Pemuda ini tidak hendak sebutkan nama gurunya.
"Siapa itu gurumu?" tanya Un Beng Tat, tertua yang pertama.
"Guruku itu jarang sekali berkelana dalam dunia Kangouw, karena itu tak berani aku yang muda menyebutkan namanya," Sin Cie jawab dengan hormatnya tak pernah ketinggalan.
"Hm!" berseru Un Beng Gie, tertua yang kedua. "Dengan kau tidak sudi menyebutkannya, mustahil kami tak mendapat tahu? Lam Yang, coba kau main-main dengan bocah ini!"
Dari antara rombongan itu keluar satu orang umur empat-puluh lebih, mukanya berewokan. Dia adalah putera kedua dari Jie-yaya Un Beng Gie ini. Dalam angkatan kedua dari Cio Liang Pay, dia ternama. Dia sudah lantas lompat kedepan Sin Cie, untuk terus kirim tonjokannya kearah muka.
Sin Cie berkelit, atas mana menyusullah kepalan kiri orang she Un itu. Pemuda kita lantas berpikir: "Mereka berjumlah banyak, jikalau mereka maju satu persatu, aku bisa celaka karena lelah. Jikalau aku tidak berlaku cepat, sulit untuk aku loloskan diri."
Maka itu, ketika kepalan kiri lawan sampai, mendadak Sin Cie angkat tangan kanannya, untuk menangkis sambil teruskan menyekal kepalan itu, setelah mana, ia menyempar kebelakang sambil tubuhnya sendiri menyamping.
Lam Yang tidak sempat lepaskan kepalannya itu, belum sampai ia menancap kaki, tubuhnya sudah terbetot kedepan, nyelonong, ketika kakinya injak genteng, genteng itu pecah dan ia terjeblos dan rubuh. Sukur untuk dia, Beng Go, sang paman yang kelima, masih keburu lompat untuk menarik dia, kalau tidak, tidak ampun lagi, dia pasti ngusruk kebawah genteng. Mukanya menjadi merah bahna malu dan gusar, tidak ayal lagi, ia maju menyerang pula. Ia menjadi sangat penasaran.

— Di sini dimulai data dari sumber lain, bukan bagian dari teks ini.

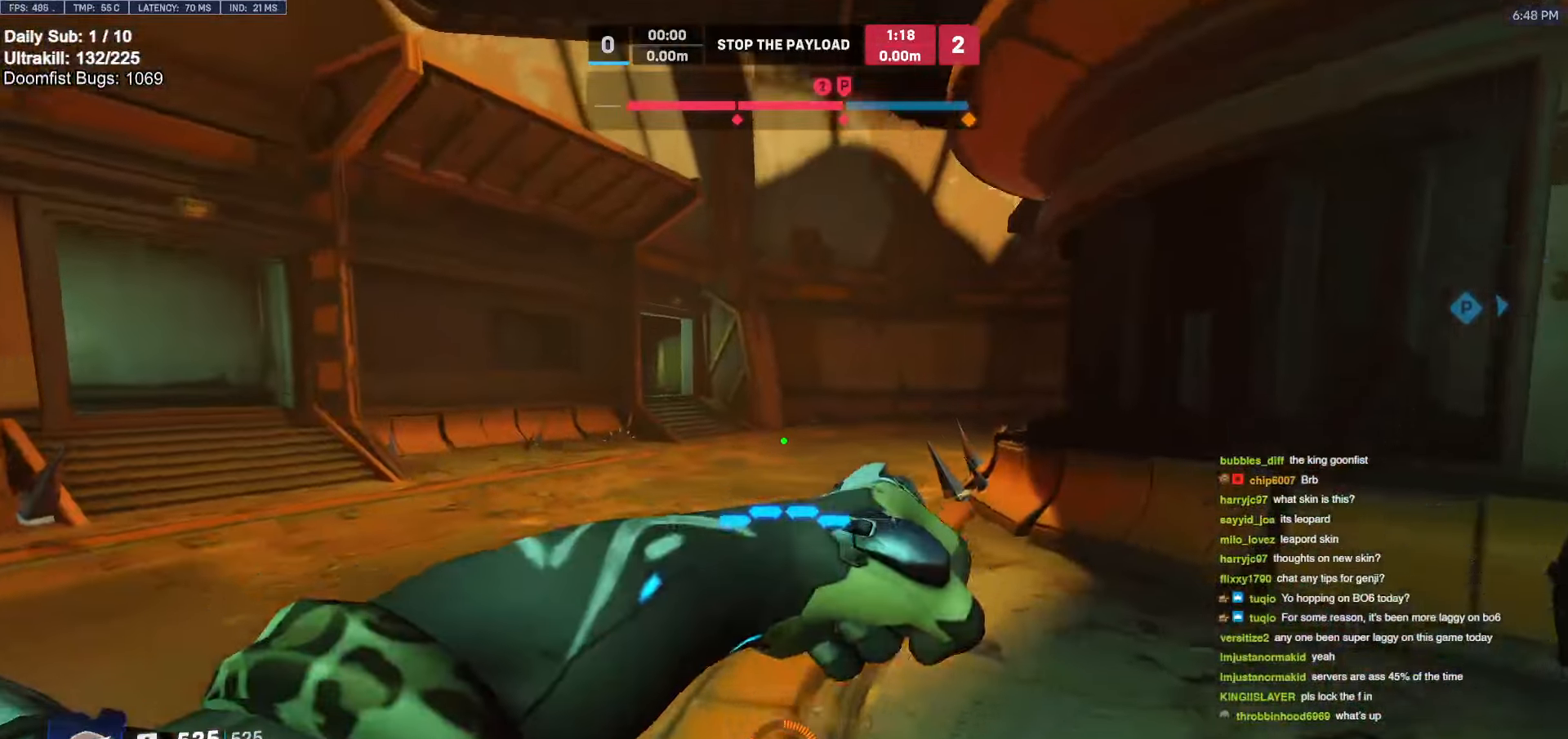
{"keys": ["a", "w"], "mouse": [], "events": [[233, "space", "down"], [333, "space", "up"], [467, "a", "down"]]}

Sin Cie sudah bersiap. Tak bergeming dia ketika lawan mengancam. Hanya ketika serangan datang, ia putar tubuhnya, ia melengak, sambil berbuat mana, kakinya yang kiri berbareng terangkat! Segera, Un Lam Yang rubuh tengkurap! Menyusul sontekan kaki kirinya itu, Sin Cie pun ulur tangan kanannya, selagi kaki kirinya ditarik pulang, tangan kanannya sudah sambar baju dibelakang penyerangnya itu, ia menjambak, ia mengangkat. Maka tak sampailah mukanya Lam Yang beradu dengan genteng, malah dia terangkat hingga dia dapat berdiri pula.
Bukan main mendongkolnya orang she Un ini, tetapi tak dapat ia berkelahi lebih jauh, maka setelah awasi si anak muda dengan mata melotot, ia mundur sendirinya. "Ha, bocah ini benar-benar liehay!" berseru Beng Gie dalam gusarnya. "Biarlah lohu mencoba-coba main-main dengan muridnya seorang liehay!"
Jie-yaya ini segera juga geraki kedua tangannya, untuk mulai maju.
Dengan tiba-tiba, Un Ceng lompat kesamping orang tua itu, untuk berbisik : "Jie-yaya, dia telah angkat saudara denganku, jangan kau lukai dia. "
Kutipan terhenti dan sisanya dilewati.